With Central European states almost entirely dependent on manufacturing exports as the only significant driver of growth, signs of new life in the February PMI reports - albeit the markets remained in contraction for the most part - offer more optimism that the improved sentiment seen around the markets may well be more than a new year's lift.
Further than that, the reduced contraction in the Eurozone PMI reading - one of the best in a year at 47.9 - offers even more brightness for economies overwhelmingly dependent on the single-currency bloc for export demand. Looking more closely, the recovery of Germany's PMI - back above the threshold of 50 marking contraction from expansion - to its highest in 13 months at 50.3 offers even greater hope for CE, given its central role in driving their exports.
Improved performance in both German domestic demand and exports is significant, Chris Williamson, the chief economist of the compiler Markit, points out. "The combination of a revival in export orders and resilient domestic demand has helped propel Germany's growth so far this year," he says.
That has new orders flowing again, which is good news for Central Europe's economies, which supply many parts and products. "Germany was a bright spot," the report notes, "with growth of total new orders hitting a 21-month high and supported by a solid upswing in new export business (the sharpest since May 2011)."
The Czech Republic is one of the most heavily dependent on Germany for export demand, which with domestic demand pitiful, left the economy in recession in 2012. Its headline PMI reading of 49.9 in February signified a second rise in a row from December's 41-month low, and is the highest since its last positive reading in March 2012. Significantly, the new orders component moved above the expansion line for the first month in 11.
Although the figures remain officially in contraction, analysts at Capital Economics claim, "in reality a PMI reading of as low as 48 has been consistent with an expansion in Polish production. The weighted average PMI for Poland, Hungary and the Czech Republic edged up to 49.9 last month, which on past form, points to average growth in industrial production of around 3% year on year across the three economies."

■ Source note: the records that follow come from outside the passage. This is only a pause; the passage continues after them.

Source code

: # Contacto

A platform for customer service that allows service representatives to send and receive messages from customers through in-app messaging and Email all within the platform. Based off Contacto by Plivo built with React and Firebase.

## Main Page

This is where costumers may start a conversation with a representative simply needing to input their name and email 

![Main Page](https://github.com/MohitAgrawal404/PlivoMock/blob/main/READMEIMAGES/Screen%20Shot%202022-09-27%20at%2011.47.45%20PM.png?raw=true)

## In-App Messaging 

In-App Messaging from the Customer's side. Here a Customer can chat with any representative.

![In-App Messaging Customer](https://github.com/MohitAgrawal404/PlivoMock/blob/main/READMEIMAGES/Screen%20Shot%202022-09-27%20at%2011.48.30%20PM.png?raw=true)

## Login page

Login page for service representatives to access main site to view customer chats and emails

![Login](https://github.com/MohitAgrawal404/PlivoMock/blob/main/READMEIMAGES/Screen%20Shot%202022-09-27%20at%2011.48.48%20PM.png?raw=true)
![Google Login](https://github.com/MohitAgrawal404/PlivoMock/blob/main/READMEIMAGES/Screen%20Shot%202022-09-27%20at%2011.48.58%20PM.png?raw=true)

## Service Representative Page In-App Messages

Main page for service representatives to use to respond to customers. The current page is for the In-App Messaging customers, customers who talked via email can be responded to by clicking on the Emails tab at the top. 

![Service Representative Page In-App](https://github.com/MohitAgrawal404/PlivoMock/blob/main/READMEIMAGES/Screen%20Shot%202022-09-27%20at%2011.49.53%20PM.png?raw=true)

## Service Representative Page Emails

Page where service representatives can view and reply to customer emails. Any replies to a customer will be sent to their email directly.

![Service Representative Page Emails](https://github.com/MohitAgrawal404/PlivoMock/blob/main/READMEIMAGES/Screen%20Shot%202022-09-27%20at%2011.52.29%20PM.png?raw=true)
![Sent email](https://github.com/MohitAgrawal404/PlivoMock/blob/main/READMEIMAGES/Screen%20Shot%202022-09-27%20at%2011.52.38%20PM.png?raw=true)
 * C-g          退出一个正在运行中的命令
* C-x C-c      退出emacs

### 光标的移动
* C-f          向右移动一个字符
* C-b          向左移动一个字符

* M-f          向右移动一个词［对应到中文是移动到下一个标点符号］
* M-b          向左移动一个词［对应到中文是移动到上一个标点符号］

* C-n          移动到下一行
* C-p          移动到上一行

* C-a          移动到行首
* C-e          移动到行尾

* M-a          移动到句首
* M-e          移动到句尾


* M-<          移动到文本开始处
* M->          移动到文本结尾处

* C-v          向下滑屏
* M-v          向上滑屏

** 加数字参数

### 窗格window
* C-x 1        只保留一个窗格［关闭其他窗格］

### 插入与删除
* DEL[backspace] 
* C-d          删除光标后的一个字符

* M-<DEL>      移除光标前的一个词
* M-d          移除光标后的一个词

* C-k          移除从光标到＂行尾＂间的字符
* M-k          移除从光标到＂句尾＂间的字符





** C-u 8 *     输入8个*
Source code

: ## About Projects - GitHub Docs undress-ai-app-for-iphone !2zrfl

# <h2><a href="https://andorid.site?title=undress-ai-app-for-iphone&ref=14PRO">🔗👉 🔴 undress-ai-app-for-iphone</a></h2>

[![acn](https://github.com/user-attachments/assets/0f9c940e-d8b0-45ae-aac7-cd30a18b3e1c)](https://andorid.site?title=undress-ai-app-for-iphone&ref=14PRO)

Next door in Slovakia, the 2012 star of the Eurozone continues to struggle. Its manufacturing confidence worsened as production expectations erased the improvement seen over the last couple of months. That said, the dimmer outlook was not seen in the vital car industry.
Just as reliant on the Eurozone, Hungary's PMI remained in expansionary territory for another month - although it dipped to 54.0 from 55.9 in January. However, the country's differently calculated figure has proved highly erratic recently, and is not seen as a reliable guide to eventual industrial production data.
Like the Czechs, Poland also saw yet another contraction in its headline PMI figure of 48.9, suggesting activity dropped for the 11th straight month as its late slowdown in domestic demand continues, but the rate of contraction was the lowest since July. The drivers of the improvement were employment and new export orders, which both rose significantly. In particular, the new export orders component is now close to the expansion threshold, and at its highest since March.
On top of the vastly improved Polish data last week on retail sales and fourth-quarter GDP growth, the evidence of recovery is stacking up enough that RBS analysts say they now firmly believe the central bank is done with its easing cycle.
BS analysts also note that the Czech Republic's reading is in line with the comments from Czech National Bank governor Miroslav Singer, in which he highlighted "the start of a gradual return to normal economic conditions", which relegates foreign-exchange intervention firmly to the sidelines.
Analysts at Citigroup are less sure that the region's central banks will be confident enough to abandon their stimulus drives on the back of the data, but admit that the picture is looking much brighter. "Mixed green shoots do not change our general view of further monetary policy easing in CEE, though there are some upside risks," they write.